## Job item
Where does the string "Architecture" occur in the records below? Copy every line that holds it.
━━━━━━━━━━━━━━━━
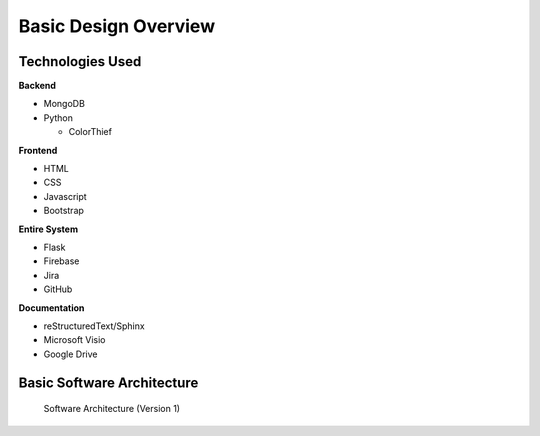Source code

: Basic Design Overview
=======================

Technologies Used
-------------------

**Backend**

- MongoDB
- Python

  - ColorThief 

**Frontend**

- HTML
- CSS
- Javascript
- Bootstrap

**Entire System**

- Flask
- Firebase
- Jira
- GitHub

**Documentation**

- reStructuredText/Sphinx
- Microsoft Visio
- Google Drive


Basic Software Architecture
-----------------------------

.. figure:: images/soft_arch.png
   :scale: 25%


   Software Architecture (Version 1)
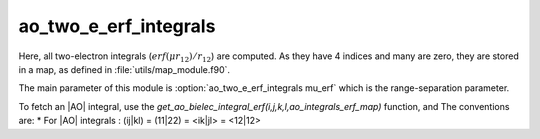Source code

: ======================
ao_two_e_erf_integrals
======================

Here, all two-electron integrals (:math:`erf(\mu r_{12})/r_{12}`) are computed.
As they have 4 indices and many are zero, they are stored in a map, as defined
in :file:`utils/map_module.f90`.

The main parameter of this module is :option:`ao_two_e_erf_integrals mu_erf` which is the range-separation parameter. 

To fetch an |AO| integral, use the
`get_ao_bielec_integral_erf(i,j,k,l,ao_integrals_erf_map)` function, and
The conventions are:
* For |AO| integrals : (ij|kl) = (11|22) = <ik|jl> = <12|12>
━━━━━━━━━━━━━━━━
## Solved problem
Basic Software Architecture
   Software Architecture (Version 1)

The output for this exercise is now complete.